The Federal Supreme Court (STF) has also issued, in recent months, decisions that are equally relevant regarding precatórios.
In the decision on Extraordinary Appeal (RE) No. 579.431, the STF determined that it is possible the provisional enforcement of a specific performance ordered against the Public Treasury, since the regime of precatórios would only apply to payment obligations. For the purposes of general repercussion theory, the STF approved the following wording: “The provisional enforcement of a specific performance ordered against the Public Treasury does not attract the constitutional regime of precatórios”.
In the decisions on ADIs No. 4,357 and No. 4,425, the STF determined that the Reference Interest Rate (TR) be maintained as an index for monetary restatement of the debts arising from precatórios until March 25, 2015, and that, from that date, the Broad Consumer Price Index (IPCA-E) rate will be applied. The exception is debts arising from tax precatórios, which must be monetarily restated using the SELIC interest rate.
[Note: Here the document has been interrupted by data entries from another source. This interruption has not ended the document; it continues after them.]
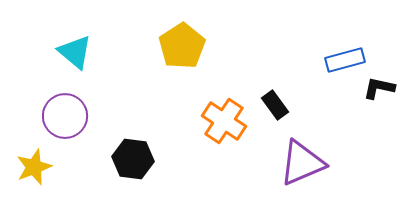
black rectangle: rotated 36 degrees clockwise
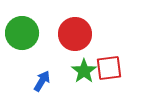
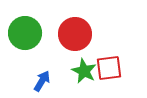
green circle: moved 3 px right
green star: rotated 10 degrees counterclockwise
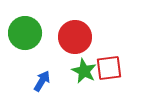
red circle: moved 3 px down
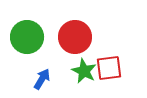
green circle: moved 2 px right, 4 px down
blue arrow: moved 2 px up
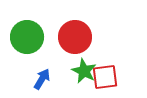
red square: moved 4 px left, 9 px down
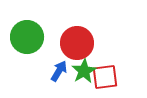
red circle: moved 2 px right, 6 px down
green star: rotated 15 degrees clockwise
blue arrow: moved 17 px right, 8 px up
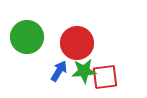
green star: rotated 25 degrees clockwise
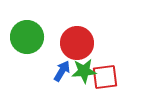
blue arrow: moved 3 px right
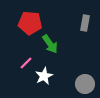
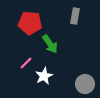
gray rectangle: moved 10 px left, 7 px up
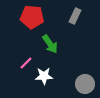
gray rectangle: rotated 14 degrees clockwise
red pentagon: moved 2 px right, 6 px up
white star: rotated 24 degrees clockwise
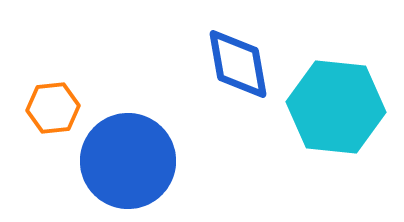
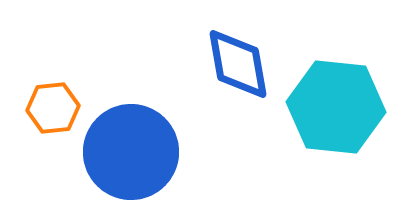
blue circle: moved 3 px right, 9 px up
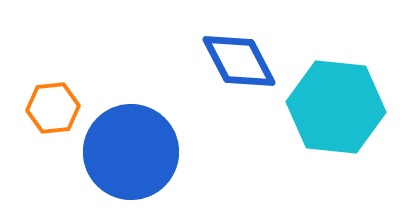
blue diamond: moved 1 px right, 3 px up; rotated 18 degrees counterclockwise
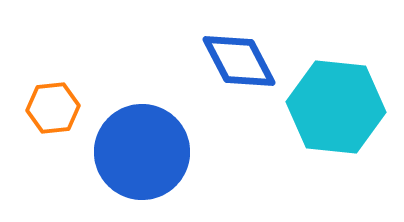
blue circle: moved 11 px right
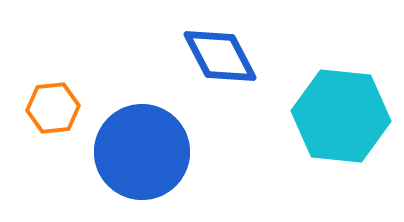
blue diamond: moved 19 px left, 5 px up
cyan hexagon: moved 5 px right, 9 px down
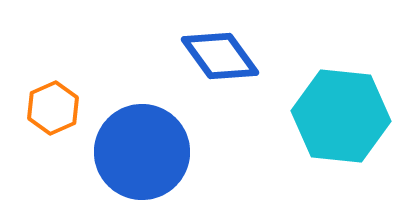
blue diamond: rotated 8 degrees counterclockwise
orange hexagon: rotated 18 degrees counterclockwise
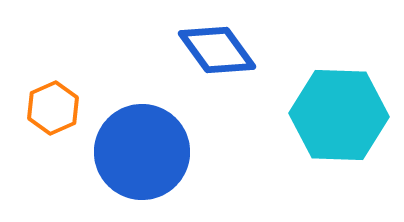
blue diamond: moved 3 px left, 6 px up
cyan hexagon: moved 2 px left, 1 px up; rotated 4 degrees counterclockwise
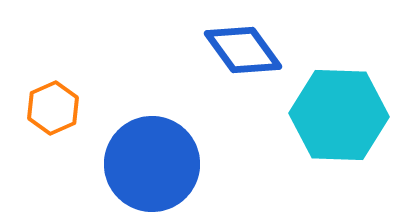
blue diamond: moved 26 px right
blue circle: moved 10 px right, 12 px down
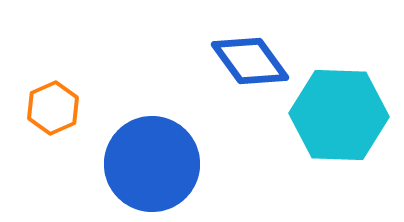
blue diamond: moved 7 px right, 11 px down
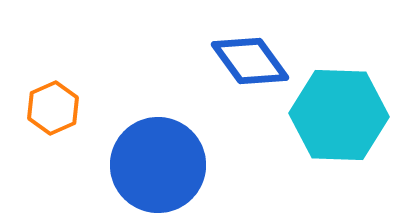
blue circle: moved 6 px right, 1 px down
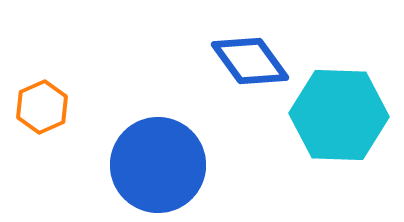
orange hexagon: moved 11 px left, 1 px up
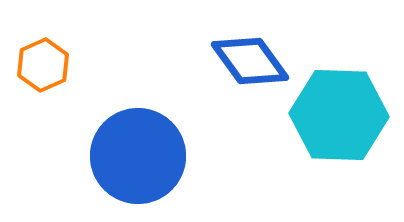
orange hexagon: moved 1 px right, 42 px up
blue circle: moved 20 px left, 9 px up
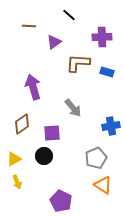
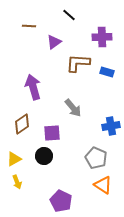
gray pentagon: rotated 25 degrees counterclockwise
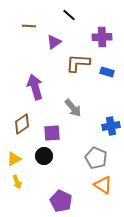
purple arrow: moved 2 px right
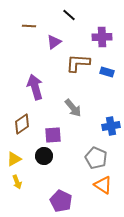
purple square: moved 1 px right, 2 px down
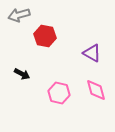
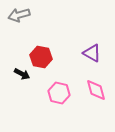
red hexagon: moved 4 px left, 21 px down
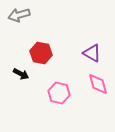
red hexagon: moved 4 px up
black arrow: moved 1 px left
pink diamond: moved 2 px right, 6 px up
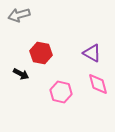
pink hexagon: moved 2 px right, 1 px up
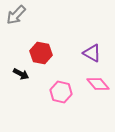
gray arrow: moved 3 px left; rotated 30 degrees counterclockwise
pink diamond: rotated 25 degrees counterclockwise
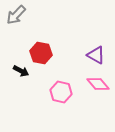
purple triangle: moved 4 px right, 2 px down
black arrow: moved 3 px up
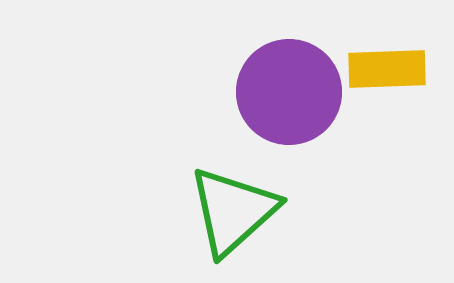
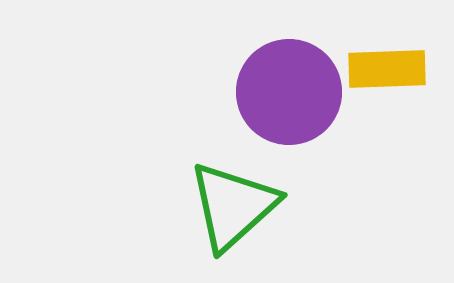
green triangle: moved 5 px up
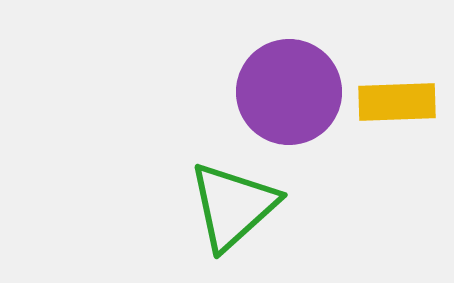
yellow rectangle: moved 10 px right, 33 px down
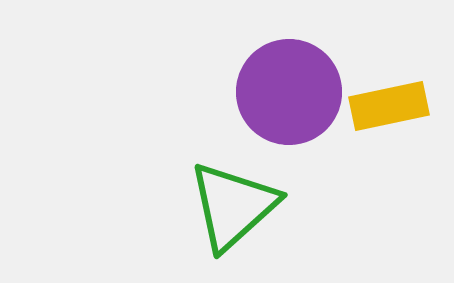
yellow rectangle: moved 8 px left, 4 px down; rotated 10 degrees counterclockwise
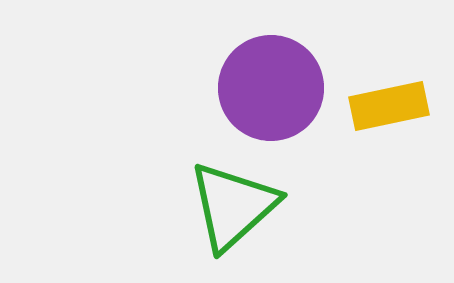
purple circle: moved 18 px left, 4 px up
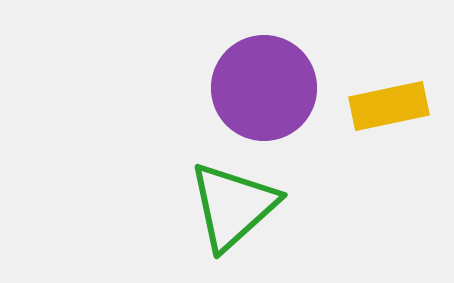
purple circle: moved 7 px left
In the decision on Extraordinary Appeal (RE) No. 579.431, the STF also decided, having recognized the general repercussion of the matter, which is an element of admissibility, that interest on arrears applies for the period between the preparation of the calculations and the issuance of the precatório or the small value petition (RPV), which differs from the precatório because it has a payment term of only 30 days for debts in the amount of up to 60 minimum wages.
Initially, upon suggesting the approval of the general repercussion theory, the STF intended to acknowledge the application of interest on arrears for the period in question only for RPVs. However, the understanding was altered, and the general repercussion theory was readjusted to also cover precatórios.
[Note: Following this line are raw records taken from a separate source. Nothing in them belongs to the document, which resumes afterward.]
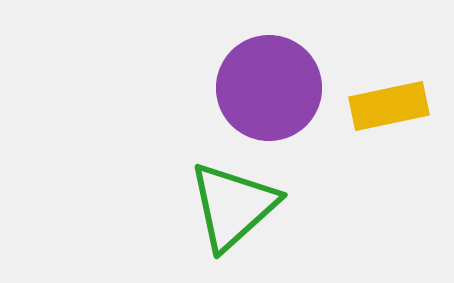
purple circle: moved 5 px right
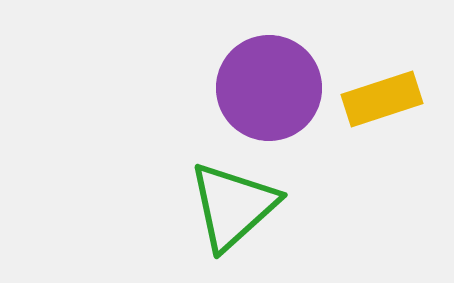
yellow rectangle: moved 7 px left, 7 px up; rotated 6 degrees counterclockwise
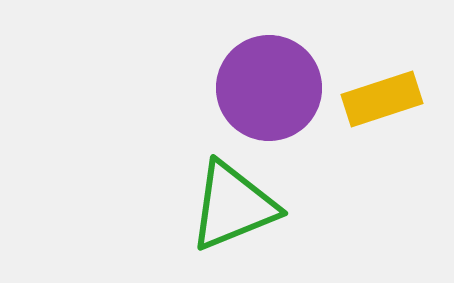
green triangle: rotated 20 degrees clockwise
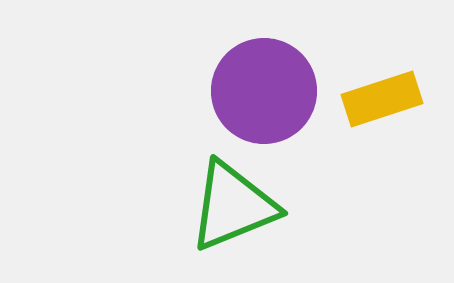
purple circle: moved 5 px left, 3 px down
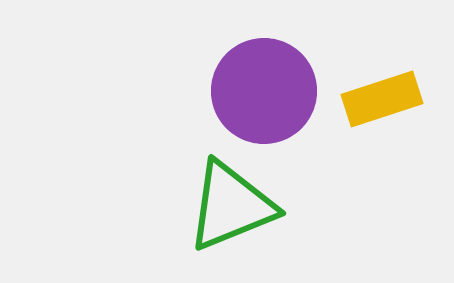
green triangle: moved 2 px left
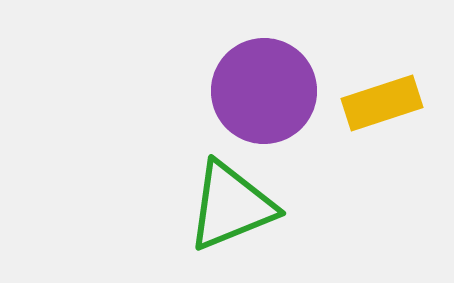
yellow rectangle: moved 4 px down
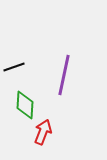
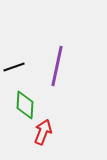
purple line: moved 7 px left, 9 px up
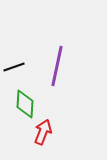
green diamond: moved 1 px up
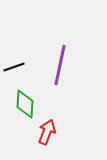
purple line: moved 3 px right, 1 px up
red arrow: moved 4 px right
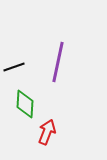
purple line: moved 2 px left, 3 px up
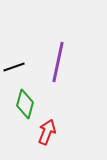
green diamond: rotated 12 degrees clockwise
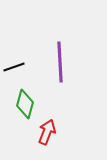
purple line: moved 2 px right; rotated 15 degrees counterclockwise
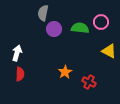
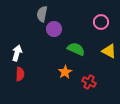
gray semicircle: moved 1 px left, 1 px down
green semicircle: moved 4 px left, 21 px down; rotated 18 degrees clockwise
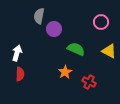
gray semicircle: moved 3 px left, 2 px down
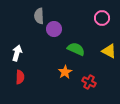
gray semicircle: rotated 14 degrees counterclockwise
pink circle: moved 1 px right, 4 px up
red semicircle: moved 3 px down
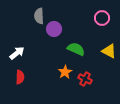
white arrow: rotated 35 degrees clockwise
red cross: moved 4 px left, 3 px up
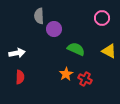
white arrow: rotated 28 degrees clockwise
orange star: moved 1 px right, 2 px down
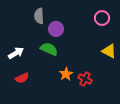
purple circle: moved 2 px right
green semicircle: moved 27 px left
white arrow: moved 1 px left; rotated 21 degrees counterclockwise
red semicircle: moved 2 px right, 1 px down; rotated 64 degrees clockwise
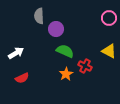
pink circle: moved 7 px right
green semicircle: moved 16 px right, 2 px down
red cross: moved 13 px up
The decision handed down by the STF is based on the assumption that the calculation and issuance of the precatório does not constitute payment and does not terminate the liability of the debtor, rather it is, in fact, merely a liquidation of the debt.
According to the STF, Binding Statement No. 17, which provides for the non-application of interest on arrears for the period of 18 months provided for in Article 100, Paragraph 5 of the Federal Constitution, was found not to apply in this case, which refers to the application of interest on arrears for the period between the preparation of the calculations and the issuance of the precatório, which precedes the period established in the Federal Constitution.
On top of that, the STF held that Binding Statement No. 17 was not superseded by Constitutional Amendment No. 62/2009. Furthermore, a ruling on Proposed Binding Statement No. 111, which requires cancellation of Binding Statement No. 17, is still pending, which provides that "after the enactment of Constitutional Amendment No. 62/2009, interest on arrears and monetary restatement on the debts of the government shall apply starting with their issuance until their actual payment." This proposal had been suspended until the ruling on RE No. 579.431, which occurred recently.
The tendency, therefore, is the consolidation, by the STF, of the jurisprudential understanding that there will be interest on arrears starting with the preparation of the calculations until actual payment, in addition to reaffirmation of the rule contained in Article 100, Paragraph 5, of the Federal Constitution to the effect that precatórios should be paid within 18 months.
It remains to be seen what impact these legislative changes and stricter judicial decisions will have in a scenario of economic crisis and serious public indebtedness, which principally affects states and municipalities.